ジャンキーの意見

EDEN/エデンのジャンキーの意見のレビュー・感想・評価

EDEN/エデン(2014年製作の映画)
3.5
好きな曲がたくさんかかっているからいい映画、ということには必ずしもならなくて、物語が音楽に負けちゃってる。音楽的に興奮はしたけど、映画的な魅力は乏しい。ミュージカル的な高揚感を求めていたつもりもないけれど、それにしたって全編音楽オタクの戯言みたいなもので、物語と音楽が有機的に絡まない。過度にロマン化しないところがいいとは思うし、起承転結をしっかりつけて上手にまとめるということではなく、そのひとの歩んだ20年間を単純に切り取る、というやりかたがフランス映画”らしさ”でもあるのだろうけど。

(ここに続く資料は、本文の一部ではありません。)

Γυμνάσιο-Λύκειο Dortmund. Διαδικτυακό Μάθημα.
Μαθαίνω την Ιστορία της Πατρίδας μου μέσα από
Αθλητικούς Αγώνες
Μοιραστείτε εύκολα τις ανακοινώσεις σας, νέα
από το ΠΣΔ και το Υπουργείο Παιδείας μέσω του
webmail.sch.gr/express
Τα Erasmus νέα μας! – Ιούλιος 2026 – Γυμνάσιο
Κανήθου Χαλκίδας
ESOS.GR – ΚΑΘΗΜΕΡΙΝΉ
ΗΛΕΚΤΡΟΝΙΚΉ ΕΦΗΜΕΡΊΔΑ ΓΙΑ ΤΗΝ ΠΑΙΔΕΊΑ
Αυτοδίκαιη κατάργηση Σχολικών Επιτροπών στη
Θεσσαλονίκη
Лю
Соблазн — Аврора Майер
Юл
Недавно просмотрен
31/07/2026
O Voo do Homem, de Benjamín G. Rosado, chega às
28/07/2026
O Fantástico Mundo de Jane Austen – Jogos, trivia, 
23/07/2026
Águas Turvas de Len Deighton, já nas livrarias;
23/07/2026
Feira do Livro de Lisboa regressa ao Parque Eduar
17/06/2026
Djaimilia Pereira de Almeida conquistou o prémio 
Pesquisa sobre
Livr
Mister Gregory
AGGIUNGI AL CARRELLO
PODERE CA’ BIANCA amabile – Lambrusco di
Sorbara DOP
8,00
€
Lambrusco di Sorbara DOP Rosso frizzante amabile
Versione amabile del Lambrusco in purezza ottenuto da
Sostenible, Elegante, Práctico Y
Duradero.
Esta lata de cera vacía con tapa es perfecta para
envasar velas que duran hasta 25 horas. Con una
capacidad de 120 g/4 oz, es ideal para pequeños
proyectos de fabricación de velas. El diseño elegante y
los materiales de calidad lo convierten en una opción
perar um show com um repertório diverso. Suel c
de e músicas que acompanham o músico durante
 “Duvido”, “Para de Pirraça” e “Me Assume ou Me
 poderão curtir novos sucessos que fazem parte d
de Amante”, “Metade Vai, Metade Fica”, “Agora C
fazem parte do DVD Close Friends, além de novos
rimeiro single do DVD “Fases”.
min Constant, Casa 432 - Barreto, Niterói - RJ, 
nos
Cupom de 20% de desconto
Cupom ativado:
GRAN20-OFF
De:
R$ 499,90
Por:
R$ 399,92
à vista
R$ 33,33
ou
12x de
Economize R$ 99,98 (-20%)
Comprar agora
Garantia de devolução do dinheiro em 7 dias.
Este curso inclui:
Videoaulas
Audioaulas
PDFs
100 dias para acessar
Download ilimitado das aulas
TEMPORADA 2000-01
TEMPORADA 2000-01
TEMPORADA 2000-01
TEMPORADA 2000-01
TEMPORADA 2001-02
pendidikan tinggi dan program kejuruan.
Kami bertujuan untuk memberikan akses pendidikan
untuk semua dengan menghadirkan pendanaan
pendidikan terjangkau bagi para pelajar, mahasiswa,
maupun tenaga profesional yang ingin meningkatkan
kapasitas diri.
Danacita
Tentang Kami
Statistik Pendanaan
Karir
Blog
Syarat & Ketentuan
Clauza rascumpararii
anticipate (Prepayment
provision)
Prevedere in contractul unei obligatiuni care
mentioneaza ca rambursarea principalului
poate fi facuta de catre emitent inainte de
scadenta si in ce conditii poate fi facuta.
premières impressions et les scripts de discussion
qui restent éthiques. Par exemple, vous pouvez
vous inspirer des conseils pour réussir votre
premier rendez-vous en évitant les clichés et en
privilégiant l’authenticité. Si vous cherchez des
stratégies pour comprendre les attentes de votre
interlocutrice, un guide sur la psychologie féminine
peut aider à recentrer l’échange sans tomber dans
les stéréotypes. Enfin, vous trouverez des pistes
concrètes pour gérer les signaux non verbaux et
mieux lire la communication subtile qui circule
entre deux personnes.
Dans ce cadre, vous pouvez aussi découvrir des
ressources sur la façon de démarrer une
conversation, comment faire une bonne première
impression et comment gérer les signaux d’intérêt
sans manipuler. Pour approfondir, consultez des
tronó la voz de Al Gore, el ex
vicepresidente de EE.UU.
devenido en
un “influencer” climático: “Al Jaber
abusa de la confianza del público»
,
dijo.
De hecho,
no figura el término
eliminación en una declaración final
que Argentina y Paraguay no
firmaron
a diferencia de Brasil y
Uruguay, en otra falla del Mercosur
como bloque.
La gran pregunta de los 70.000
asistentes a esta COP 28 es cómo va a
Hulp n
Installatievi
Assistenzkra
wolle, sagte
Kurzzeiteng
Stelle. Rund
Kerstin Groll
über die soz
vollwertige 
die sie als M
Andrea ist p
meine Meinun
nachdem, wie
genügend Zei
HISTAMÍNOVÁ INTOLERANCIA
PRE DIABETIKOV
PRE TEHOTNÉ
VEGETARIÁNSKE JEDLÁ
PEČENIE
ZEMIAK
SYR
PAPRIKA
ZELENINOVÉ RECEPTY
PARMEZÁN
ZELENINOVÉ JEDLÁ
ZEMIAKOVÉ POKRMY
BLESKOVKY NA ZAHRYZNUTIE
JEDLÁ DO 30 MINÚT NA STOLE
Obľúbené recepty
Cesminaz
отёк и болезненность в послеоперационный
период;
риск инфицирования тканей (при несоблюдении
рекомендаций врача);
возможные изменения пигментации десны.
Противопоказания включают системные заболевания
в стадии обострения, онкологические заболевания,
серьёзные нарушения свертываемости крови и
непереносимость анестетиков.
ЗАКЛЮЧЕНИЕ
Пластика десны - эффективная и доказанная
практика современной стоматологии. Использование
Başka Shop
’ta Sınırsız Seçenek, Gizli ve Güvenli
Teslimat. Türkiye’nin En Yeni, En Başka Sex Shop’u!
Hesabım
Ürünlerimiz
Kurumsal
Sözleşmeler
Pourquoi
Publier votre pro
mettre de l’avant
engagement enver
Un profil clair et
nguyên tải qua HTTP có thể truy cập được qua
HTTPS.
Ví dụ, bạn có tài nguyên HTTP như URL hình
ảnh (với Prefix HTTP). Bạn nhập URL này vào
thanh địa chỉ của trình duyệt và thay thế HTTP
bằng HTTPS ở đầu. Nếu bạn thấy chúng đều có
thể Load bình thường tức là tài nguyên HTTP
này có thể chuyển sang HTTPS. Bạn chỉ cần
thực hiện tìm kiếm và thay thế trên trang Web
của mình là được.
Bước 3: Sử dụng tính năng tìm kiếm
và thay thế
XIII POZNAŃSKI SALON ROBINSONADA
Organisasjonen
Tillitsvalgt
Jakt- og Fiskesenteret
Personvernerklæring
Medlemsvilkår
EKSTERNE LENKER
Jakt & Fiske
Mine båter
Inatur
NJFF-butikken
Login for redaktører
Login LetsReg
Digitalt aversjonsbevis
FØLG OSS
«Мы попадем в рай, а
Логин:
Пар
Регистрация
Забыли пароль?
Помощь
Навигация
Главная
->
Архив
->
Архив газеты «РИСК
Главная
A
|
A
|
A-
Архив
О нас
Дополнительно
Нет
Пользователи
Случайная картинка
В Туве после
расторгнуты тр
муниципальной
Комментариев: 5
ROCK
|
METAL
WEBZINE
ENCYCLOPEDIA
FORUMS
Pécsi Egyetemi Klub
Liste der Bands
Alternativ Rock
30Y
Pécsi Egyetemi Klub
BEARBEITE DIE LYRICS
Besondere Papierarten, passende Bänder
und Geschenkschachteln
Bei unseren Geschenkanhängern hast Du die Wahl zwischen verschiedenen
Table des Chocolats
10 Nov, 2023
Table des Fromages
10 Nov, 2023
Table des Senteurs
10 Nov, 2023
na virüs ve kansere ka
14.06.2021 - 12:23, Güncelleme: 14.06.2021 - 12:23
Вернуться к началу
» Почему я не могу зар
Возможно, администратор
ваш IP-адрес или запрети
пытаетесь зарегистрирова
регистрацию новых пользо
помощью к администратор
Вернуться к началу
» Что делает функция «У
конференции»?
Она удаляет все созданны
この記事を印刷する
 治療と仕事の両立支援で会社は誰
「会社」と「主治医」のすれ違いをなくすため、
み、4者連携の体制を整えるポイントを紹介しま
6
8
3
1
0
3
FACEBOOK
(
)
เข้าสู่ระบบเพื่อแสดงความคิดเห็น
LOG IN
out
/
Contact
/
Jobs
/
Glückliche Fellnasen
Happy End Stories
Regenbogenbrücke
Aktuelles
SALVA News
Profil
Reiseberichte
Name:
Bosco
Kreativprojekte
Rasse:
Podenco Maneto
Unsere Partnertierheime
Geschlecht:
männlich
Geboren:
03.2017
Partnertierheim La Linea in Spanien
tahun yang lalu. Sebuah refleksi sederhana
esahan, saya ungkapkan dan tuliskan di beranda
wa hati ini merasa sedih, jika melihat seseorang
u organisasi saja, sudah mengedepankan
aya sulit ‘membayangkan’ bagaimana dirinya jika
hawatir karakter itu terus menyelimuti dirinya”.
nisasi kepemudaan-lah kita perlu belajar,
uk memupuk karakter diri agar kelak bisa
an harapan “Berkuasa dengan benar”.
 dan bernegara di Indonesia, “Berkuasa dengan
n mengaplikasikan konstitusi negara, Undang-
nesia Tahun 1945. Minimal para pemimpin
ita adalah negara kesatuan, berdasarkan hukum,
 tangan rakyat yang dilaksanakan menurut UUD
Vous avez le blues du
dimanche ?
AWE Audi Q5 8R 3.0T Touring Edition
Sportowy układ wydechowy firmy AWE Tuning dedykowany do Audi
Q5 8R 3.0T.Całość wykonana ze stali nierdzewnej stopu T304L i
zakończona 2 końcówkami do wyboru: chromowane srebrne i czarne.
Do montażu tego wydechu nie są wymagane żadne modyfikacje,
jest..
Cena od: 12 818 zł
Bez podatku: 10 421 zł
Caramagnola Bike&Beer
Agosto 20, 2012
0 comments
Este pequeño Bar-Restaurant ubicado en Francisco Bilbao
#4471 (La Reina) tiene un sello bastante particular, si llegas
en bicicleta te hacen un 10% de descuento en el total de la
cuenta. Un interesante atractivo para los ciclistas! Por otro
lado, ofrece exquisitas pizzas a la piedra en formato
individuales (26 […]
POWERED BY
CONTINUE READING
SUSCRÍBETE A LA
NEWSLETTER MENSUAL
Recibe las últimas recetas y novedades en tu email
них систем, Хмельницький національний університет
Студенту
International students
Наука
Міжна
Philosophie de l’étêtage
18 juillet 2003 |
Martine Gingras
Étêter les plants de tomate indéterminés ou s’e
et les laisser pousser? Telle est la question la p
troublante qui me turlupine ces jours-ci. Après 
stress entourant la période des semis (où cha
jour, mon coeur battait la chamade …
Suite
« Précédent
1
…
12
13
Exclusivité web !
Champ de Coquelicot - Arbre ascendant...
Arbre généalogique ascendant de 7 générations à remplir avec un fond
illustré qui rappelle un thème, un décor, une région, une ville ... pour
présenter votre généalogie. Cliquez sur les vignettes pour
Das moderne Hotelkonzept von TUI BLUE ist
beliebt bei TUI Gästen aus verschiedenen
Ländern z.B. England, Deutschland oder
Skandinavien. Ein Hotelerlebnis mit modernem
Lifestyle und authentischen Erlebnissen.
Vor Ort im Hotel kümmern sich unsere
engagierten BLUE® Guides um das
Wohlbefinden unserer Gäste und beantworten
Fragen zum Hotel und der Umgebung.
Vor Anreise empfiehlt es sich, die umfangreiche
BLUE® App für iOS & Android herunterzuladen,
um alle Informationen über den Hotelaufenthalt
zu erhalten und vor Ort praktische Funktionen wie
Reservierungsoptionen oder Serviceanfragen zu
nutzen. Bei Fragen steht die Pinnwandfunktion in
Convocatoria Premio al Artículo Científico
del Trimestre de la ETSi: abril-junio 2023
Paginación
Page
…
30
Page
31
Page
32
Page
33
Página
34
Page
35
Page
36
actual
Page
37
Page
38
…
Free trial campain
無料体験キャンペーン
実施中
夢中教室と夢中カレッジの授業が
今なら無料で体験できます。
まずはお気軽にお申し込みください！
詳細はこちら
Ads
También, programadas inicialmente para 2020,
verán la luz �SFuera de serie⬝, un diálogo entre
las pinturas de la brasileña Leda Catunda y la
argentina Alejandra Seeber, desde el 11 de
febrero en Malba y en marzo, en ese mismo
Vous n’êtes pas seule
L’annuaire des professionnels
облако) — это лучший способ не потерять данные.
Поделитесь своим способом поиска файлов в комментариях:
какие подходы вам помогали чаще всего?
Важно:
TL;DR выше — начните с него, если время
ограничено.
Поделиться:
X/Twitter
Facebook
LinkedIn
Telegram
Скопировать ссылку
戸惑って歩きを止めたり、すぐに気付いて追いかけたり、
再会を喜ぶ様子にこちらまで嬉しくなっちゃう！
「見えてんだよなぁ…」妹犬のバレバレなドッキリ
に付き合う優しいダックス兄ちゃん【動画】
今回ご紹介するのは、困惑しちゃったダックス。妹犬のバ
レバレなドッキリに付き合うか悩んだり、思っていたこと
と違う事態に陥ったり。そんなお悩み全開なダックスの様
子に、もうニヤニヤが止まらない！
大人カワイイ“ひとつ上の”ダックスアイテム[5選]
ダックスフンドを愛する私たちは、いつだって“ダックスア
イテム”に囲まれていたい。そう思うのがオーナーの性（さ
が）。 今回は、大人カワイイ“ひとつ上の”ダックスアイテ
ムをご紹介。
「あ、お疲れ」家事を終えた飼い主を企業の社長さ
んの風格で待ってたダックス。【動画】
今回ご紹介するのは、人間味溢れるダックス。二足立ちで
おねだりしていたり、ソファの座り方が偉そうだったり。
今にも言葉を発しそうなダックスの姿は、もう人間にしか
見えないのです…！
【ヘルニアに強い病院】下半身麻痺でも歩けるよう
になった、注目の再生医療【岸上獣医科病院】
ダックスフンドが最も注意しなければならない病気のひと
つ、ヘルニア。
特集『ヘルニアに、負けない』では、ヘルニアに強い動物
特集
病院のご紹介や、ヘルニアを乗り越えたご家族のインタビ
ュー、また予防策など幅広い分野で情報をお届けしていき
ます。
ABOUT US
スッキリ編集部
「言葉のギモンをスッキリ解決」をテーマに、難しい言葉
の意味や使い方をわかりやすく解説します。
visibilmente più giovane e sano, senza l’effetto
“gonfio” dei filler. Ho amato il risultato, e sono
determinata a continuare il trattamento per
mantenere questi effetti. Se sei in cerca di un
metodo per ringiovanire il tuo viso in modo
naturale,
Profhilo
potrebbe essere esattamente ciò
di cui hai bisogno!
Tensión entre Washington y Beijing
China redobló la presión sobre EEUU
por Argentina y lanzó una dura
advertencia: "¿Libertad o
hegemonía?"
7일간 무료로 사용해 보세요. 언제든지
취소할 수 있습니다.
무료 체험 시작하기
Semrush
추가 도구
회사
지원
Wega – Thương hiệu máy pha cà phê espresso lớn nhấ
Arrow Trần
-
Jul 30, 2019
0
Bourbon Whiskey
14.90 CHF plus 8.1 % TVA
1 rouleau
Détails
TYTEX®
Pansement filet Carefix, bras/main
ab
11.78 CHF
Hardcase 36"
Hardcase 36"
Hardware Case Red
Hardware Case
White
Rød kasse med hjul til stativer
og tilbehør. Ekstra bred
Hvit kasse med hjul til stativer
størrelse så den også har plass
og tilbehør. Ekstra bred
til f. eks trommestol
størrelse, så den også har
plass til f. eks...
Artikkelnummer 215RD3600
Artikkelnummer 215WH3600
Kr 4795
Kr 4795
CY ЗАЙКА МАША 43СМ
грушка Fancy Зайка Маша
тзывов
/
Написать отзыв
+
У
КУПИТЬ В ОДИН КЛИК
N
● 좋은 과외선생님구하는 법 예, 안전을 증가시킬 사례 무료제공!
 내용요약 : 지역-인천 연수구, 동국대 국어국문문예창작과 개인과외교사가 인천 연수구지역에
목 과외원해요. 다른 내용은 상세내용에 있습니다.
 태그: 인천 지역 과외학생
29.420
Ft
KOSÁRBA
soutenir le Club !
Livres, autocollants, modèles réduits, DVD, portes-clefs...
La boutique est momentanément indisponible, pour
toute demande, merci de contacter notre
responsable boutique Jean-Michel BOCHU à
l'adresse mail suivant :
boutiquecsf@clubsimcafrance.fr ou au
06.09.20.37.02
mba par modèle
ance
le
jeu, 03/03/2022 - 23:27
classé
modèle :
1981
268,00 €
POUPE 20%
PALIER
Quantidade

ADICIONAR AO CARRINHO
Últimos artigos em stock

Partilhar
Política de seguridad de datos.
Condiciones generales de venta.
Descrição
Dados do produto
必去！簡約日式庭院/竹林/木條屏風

それにしてもこの物語は、ぼくのようにスターにはなれないそこそこのDJしてはとても近しいものではある。レイヴ・カルチャーにヤラれて、DJをはじめて、それなりに活動をして、でも遊びすぎたツケがきて、なんとなく落ち着いて堅実な人生を選択する、というような。一握りのトップDJの影にはこういう人の人生がたくさんあるだろうし、ぼくとて似たようなものだしとても共感する。詩の引用で唐突に終わるようでもあるけれどそれは単に映画を終えるための方便であるだろうし、この映画が終わったとしても売れなくなったDJの人生が終わったわけではないし、アンハッピーエンドであるということもできない。「グッバイ・ファーストラブ」でも「あの夏の子供たち」でもその先の物語/人生というのには当然のことながら続きがあって、もちろんどんな映画をみてもその続きは想起させられるものなのだけど、続きがあるということをより多く予感させより大きな余韻を感じさせてくれるのが実はこの監督の作家性でもあるのだろうし、時にそういう作風は退屈さを感じさせもするけれども、今作でこのようにクラブ・カルチャーを題材にとったことはその作家性となんら矛盾することではなく、90年代のノスタルジーに浸るというよりはその時代のあの文化が教えてくれたことを記憶しながら生きるということへの希望を提示してくれているのだ。それはクラブ・カルチャーだったからよりいっそうそうなのだ。だからこそ映画的にうまくいっていないところが残念でならないし、冗長さや退屈さを含めてたとえばロメールの映画がそれでも傑作と呼びうるような例はあるけれど、そのような域には達することはできなかった。